An open API service indexing awesome lists of open source software.

https://github.com/hyouteki/cerberus

C Federated Machine Learning Library
https://github.com/hyouteki/cerberus

c federated-learning framework

Last synced: 3 months ago
JSON representation

C Federated Machine Learning Library

Awesome Lists containing this project

README

        

> This project demonstrates a Federated Learning (FL) setup implemented in C, where a **server** and multiple **clients** communicate via sockets. The **clients** train locally on partitions of a dataset, share their model updates with the **server**, and receive the updated global model.

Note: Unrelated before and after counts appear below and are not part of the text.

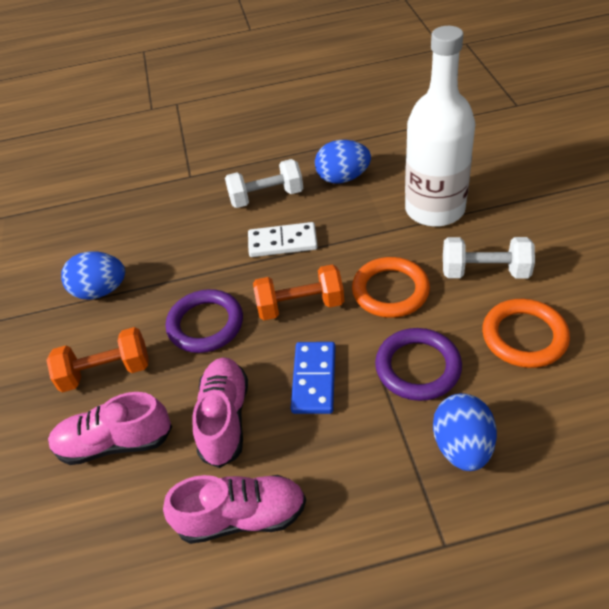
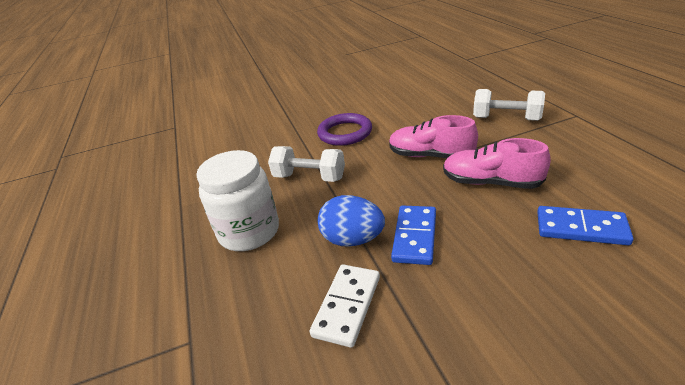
blue domino: [291,342,336,414] = 1 -> [391,205,436,265] [537,206,634,245] = 2
blue egg: [61,251,125,300] [315,140,371,183] [433,393,497,471] = 3 -> [318,195,385,247] = 1
orange dumbbell: [46,327,149,392] [253,264,344,320] = 2 -> none = 0
orange ring: [352,257,430,318] [482,299,570,368] = 2 -> none = 0
pink shoe: [48,392,172,465] [163,475,306,544] [192,357,248,468] = 3 -> [389,115,478,158] [443,138,551,189] = 2
purple ring: [166,289,243,353] [375,328,462,401] = 2 -> [317,113,372,146] = 1
white bottle: [405,26,475,227] = 1 -> none = 0
white jar: none = 0 -> [196,150,279,251] = 1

This process repeats for several global epochs.

---

## Features
1. **Server Initialization**: The server handles client connections and orchestrates the federated learning process.
2. **Client Registration**: Clients register with the server, receive their dataset partition, and begin local training.
3. **Local Training**: Clients perform training for a fixed number of local epochs.
4. **Model Aggregation**: The server normalizes and aggregates models received from all clients.
5. **Global Model Distribution**: After aggregation, the updated global model is sent back to all clients.
6. **Iterative Training**: The process repeats until the specified number of global epochs is completed.

## Getting Started
```bash
git clone https://github.com/hyouteki/cerberus --recursive --depth=1
cd cerberus/malpractice
./build.sh
cd ..
./build.sh
```

## Program Workflow

### 1. Server Initialization
The **server**:
- Initializes itself and listens on the configured port.
- Partitions the dataset into chunks for the clients.

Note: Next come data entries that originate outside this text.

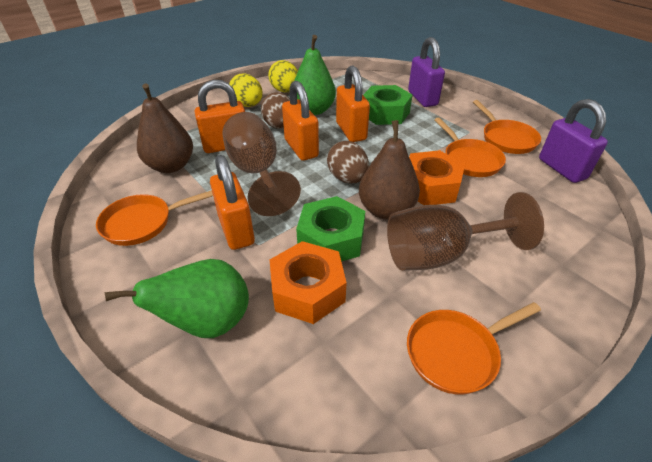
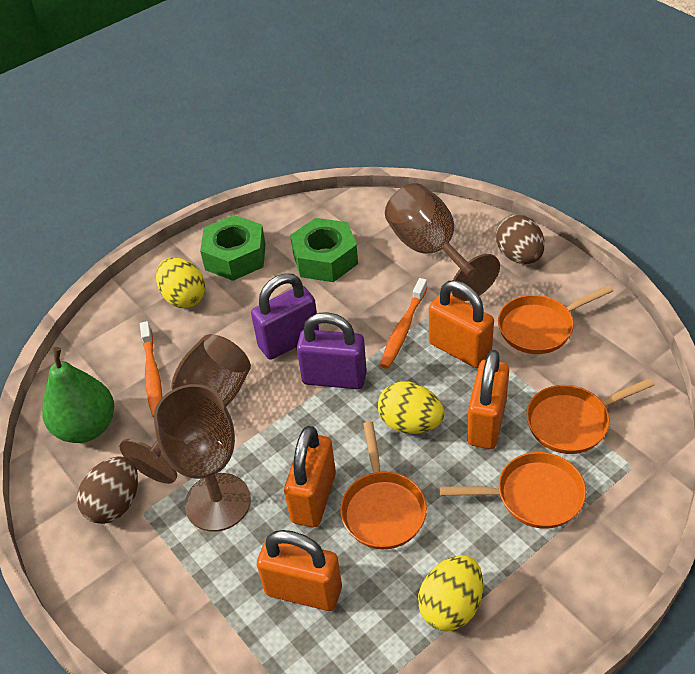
brown goblet: [222,112,301,216] [387,192,544,271] = 2 -> [119,334,251,484] [154,384,251,532] [385,183,500,301] = 3
brown pear: [137,84,193,173] [359,120,420,220] = 2 -> none = 0
green pear: [105,259,249,338] [294,35,336,115] = 2 -> [42,347,114,443] = 1
orange nut: [270,241,347,324] [409,150,465,205] = 2 -> none = 0
orange toothbrush: none = 0 -> [140,321,162,417] [380,278,427,369] = 2
yellow egg: [229,73,263,107] [268,60,298,92] = 2 -> [156,257,205,308] [378,381,444,434] [418,555,483,631] = 3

### 2. Client Registration
Each **client**:
- Registers with the server by connecting over a socket.
- Receives its unique ID and a data chunk from the server.
- Is added to the server's client list.

### 3. Local Training
Clients perform local training for `LocalEpochs` using their assigned data chunk. They use:
- A neural network with:
- Input size: `784`
- Hidden size: `128`
- Output size: `10`
- Learning rate: `0.01`

### 4. Model Sharing
After local training, clients:
- Send their local models to the server.

### 5. Model Aggregation
The server:
- Waits to receive models from all clients.
- Aggregates the models by summing them and normalizing by the number of clients.
- Updates its global model.

### 6. Global Model Distribution
The server:
- Sends the updated global model to all clients.
- Increments the global epoch counter.

### 7. Iterative Process
The above steps repeat until the global epoch counter reaches `GlobalEpochs`.

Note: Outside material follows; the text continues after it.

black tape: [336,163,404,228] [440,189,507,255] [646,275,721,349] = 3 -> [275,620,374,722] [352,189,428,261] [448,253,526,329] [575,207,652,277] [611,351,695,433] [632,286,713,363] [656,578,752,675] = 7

## Graphical Workflow Representation

![graphical_workflow_representation](./resources/lifecycle.svg)

## Code Walkthrough

### Important Constants
- **Input Size**: `784` (for MNIST)
- **Hidden Size**: `128`
- **Output Size**: `10`
- **Port**: `4000`
- **Learning Rate**: `0.01`
- **Local Epochs**: `10`
- **Global Epochs**: `10`
- **Number of Clients**: `3`

### Key Functions
#### Server
- **`server_handle_client`**: Handles communication with a single client, including receiving the model and sending the global model.
- **`server_constructor`**: Initializes the server, partitions data, and starts listening.
- **`server_destructor`**: Cleans up resources after the server shuts down.

#### Client
- **`client_register`**: Registers the client with the server, assigns a data chunk, and begins training.
- **`client_train`**: Performs local training and sends the model to the server.
- **`client_destructor`**: Cleans up resources after the client shuts down.